Requirement 1: List every car brand named in the V8 discussion.

Writing from the USA, Dodge is certainly carrying the V8 torch, both naturally aspirated, and forced induction. I don't know if any product is being sold in the UK, but the Challenger/Charger models, along with the Chrysler-branded "300" sedan are offered here with a variety of V8's ranging from the 5.7L up to 6.4L, and including HP ranges up to 700!
I know some of the LX-platform products were sold in Europe.
BTW, in the USA, Ford has decided they will no longer sell any sedans or "car"-type hatchbacks, with only the Mustang carrying on. Only Ford-branded SUVs and trucks for us apparently...
Not very British
The V8 was a very nice thing and that's kinda at odds with life for the ordinary person in the UK either now or previously, "we" were lucky to have got an old Buick V8 from an american firm that no longer wanted it or found that aluminium was too esoteric a material for the times...it was never gonna be "built specifically for brits" if you get my drift.
V8s have always been a bit of
V8s have always been a bit of a novelty, thanks to high fuel prices. The US had the advantage of cheap fuel, something that could only do 10mpg was no big deal.
Even V6s are becoming a rare treat unfortunately, large cars like Octavias and Mondeos have 1 litre engines as options.

Listed records:
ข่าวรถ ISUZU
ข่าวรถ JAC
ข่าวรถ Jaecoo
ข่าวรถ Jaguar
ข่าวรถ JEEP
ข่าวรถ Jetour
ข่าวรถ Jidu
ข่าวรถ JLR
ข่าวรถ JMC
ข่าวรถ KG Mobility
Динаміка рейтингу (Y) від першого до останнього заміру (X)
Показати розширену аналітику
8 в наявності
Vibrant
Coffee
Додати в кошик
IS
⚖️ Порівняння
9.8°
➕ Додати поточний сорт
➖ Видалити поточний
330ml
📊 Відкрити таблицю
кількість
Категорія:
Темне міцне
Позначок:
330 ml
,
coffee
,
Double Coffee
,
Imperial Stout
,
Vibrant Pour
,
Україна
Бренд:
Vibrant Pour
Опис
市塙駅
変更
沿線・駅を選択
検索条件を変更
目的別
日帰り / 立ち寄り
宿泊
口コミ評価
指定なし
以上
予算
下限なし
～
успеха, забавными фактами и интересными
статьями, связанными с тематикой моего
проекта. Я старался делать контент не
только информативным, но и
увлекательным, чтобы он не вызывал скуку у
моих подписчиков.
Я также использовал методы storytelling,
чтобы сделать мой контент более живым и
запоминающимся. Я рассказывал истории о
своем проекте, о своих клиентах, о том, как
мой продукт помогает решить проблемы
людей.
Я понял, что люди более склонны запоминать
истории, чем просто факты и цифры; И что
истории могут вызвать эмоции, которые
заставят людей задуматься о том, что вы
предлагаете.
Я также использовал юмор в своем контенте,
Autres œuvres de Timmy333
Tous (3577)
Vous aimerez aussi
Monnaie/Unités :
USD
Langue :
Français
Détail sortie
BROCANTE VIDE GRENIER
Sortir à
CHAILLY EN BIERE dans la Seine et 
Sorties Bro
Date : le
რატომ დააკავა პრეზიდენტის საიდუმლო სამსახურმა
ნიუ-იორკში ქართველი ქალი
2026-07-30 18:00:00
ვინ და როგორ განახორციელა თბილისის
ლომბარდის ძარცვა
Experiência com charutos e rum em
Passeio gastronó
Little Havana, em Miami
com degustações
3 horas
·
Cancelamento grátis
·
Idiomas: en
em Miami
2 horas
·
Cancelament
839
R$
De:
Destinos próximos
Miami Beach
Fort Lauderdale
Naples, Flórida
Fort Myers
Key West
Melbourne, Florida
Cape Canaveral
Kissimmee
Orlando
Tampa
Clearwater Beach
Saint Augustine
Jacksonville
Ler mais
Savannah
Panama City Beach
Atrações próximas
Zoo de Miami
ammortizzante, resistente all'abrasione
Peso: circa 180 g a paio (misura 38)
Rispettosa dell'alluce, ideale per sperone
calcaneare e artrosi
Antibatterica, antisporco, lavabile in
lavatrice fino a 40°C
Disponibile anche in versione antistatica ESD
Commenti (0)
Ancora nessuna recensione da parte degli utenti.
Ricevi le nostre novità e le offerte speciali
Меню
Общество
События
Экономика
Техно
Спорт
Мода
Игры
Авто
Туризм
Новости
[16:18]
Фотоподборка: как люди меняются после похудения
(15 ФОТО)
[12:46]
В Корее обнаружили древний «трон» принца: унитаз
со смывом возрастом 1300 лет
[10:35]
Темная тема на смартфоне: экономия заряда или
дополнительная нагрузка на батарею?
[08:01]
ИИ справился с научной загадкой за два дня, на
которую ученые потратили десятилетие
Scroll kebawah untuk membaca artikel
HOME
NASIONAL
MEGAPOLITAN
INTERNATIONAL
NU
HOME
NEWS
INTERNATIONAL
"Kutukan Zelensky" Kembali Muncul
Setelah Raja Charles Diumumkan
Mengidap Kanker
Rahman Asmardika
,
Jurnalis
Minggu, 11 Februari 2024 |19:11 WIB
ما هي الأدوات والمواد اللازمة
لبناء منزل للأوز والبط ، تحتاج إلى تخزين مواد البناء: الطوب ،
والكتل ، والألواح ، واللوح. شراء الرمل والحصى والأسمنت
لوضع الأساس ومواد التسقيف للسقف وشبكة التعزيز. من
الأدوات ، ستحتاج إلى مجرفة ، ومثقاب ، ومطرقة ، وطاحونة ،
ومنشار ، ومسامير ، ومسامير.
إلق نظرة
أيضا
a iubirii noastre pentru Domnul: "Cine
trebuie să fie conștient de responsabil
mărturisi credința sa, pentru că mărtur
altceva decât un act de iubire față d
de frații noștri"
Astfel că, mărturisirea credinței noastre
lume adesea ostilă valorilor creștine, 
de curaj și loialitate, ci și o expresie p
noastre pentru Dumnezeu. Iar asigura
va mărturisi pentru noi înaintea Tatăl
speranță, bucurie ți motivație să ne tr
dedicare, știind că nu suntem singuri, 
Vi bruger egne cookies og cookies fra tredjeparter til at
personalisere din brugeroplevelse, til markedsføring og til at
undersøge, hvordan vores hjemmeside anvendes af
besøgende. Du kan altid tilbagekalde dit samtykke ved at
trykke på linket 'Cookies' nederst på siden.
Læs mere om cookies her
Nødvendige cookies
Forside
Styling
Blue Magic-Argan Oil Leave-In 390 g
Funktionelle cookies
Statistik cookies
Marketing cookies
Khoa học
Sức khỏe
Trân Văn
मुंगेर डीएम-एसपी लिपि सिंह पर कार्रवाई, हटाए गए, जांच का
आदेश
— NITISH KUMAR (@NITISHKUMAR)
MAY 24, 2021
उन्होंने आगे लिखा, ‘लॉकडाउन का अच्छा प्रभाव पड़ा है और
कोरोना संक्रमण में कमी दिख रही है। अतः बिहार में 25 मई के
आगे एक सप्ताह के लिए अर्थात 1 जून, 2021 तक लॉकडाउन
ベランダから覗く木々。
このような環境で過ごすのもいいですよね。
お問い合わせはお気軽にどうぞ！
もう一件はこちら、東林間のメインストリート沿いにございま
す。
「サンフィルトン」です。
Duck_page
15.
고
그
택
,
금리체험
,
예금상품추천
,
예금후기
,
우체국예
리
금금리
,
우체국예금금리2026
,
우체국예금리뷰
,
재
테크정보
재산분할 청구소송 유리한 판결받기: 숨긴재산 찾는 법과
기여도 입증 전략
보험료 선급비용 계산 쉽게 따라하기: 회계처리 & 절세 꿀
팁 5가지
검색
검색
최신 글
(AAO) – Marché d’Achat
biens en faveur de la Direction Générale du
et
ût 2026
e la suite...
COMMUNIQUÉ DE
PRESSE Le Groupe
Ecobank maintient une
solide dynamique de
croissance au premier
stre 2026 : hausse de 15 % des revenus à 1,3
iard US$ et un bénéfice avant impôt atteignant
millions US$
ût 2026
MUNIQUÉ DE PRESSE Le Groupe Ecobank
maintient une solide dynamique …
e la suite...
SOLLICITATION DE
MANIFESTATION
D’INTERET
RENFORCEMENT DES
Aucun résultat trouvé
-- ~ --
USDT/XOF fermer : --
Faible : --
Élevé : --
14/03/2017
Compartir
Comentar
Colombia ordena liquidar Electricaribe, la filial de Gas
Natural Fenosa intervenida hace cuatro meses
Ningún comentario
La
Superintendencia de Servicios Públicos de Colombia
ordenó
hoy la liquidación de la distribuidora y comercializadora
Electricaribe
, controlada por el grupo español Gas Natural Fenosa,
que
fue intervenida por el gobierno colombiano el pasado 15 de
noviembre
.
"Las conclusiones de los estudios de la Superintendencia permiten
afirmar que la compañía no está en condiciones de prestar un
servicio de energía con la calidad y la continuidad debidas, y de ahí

Requirement 2: Recast the lines of the records as a Markdown table with the columns Nr and Line, leaving out blank lines. Cover only the part that opens with the first line of the records and closes with the line containing "истории, чем просто факты и цифры; И что".

Expected output 1: Dodge, Chrysler, Ford, Buick

Expected output 2:
| Nr | Line |
|---|---|
| 1 | ข่าวรถ ISUZU |
| 2 | ข่าวรถ JAC |
| 3 | ข่าวรถ Jaecoo |
| 4 | ข่าวรถ Jaguar |
| 5 | ข่าวรถ JEEP |
| 6 | ข่าวรถ Jetour |
| 7 | ข่าวรถ Jidu |
| 8 | ข่าวรถ JLR |
| 9 | ข่าวรถ JMC |
| 10 | ข่าวรถ KG Mobility |
| 11 | Динаміка рейтингу (Y) від першого до останнього заміру (X) |
| 12 | Показати розширену аналітику |
| 13 | 8 в наявності |
| 14 | Vibrant |
| 15 | Coffee |
| 16 | Додати в кошик |
| 17 | IS |
| 18 | ⚖️ Порівняння |
| 19 | 9.8° |
| 20 | ➕ Додати поточний сорт |
| 21 | ➖ Видалити поточний |
| 22 | 330ml |
| 23 | 📊 Відкрити таблицю |
| 24 | кількість |
| 25 | Категорія: |
| 26 | Темне міцне |
| 27 | Позначок: |
| 28 | 330 ml |
| 29 | , |
| 30 | coffee |
| 31 | , |
| 32 | Double Coffee |
| 33 | , |
| 34 | Imperial Stout |
| 35 | , |
| 36 | Vibrant Pour |
| 37 | , |
| 38 | Україна |
| 39 | Бренд: |
| 40 | Vibrant Pour |
| 41 | Опис |
| 42 | 市塙駅 |
| 43 | 変更 |
| 44 | 沿線・駅を選択 |
| 45 | 検索条件を変更 |
| 46 | 目的別 |
| 47 | 日帰り / 立ち寄り |
| 48 | 宿泊 |
| 49 | 口コミ評価 |
| 50 | 指定なし |
| 51 | 以上 |
| 52 | 予算 |
| 53 | 下限なし |
| 54 | ～ |
| 55 | успеха, забавными фактами и интересными |
| 56 | статьями, связанными с тематикой моего |
| 57 | проекта. Я старался делать контент не |
| 58 | только информативным, но и |
| 59 | увлекательным, чтобы он не вызывал скуку у |
| 60 | моих подписчиков. |
| 61 | Я также использовал методы storytelling, |
| 62 | чтобы сделать мой контент более живым и |
| 63 | запоминающимся. Я рассказывал истории о |
| 64 | своем проекте, о своих клиентах, о том, как |
| 65 | мой продукт помогает решить проблемы |
| 66 | людей. |
| 67 | Я понял, что люди более склонны запоминать |
| 68 | истории, чем просто факты и цифры; И что |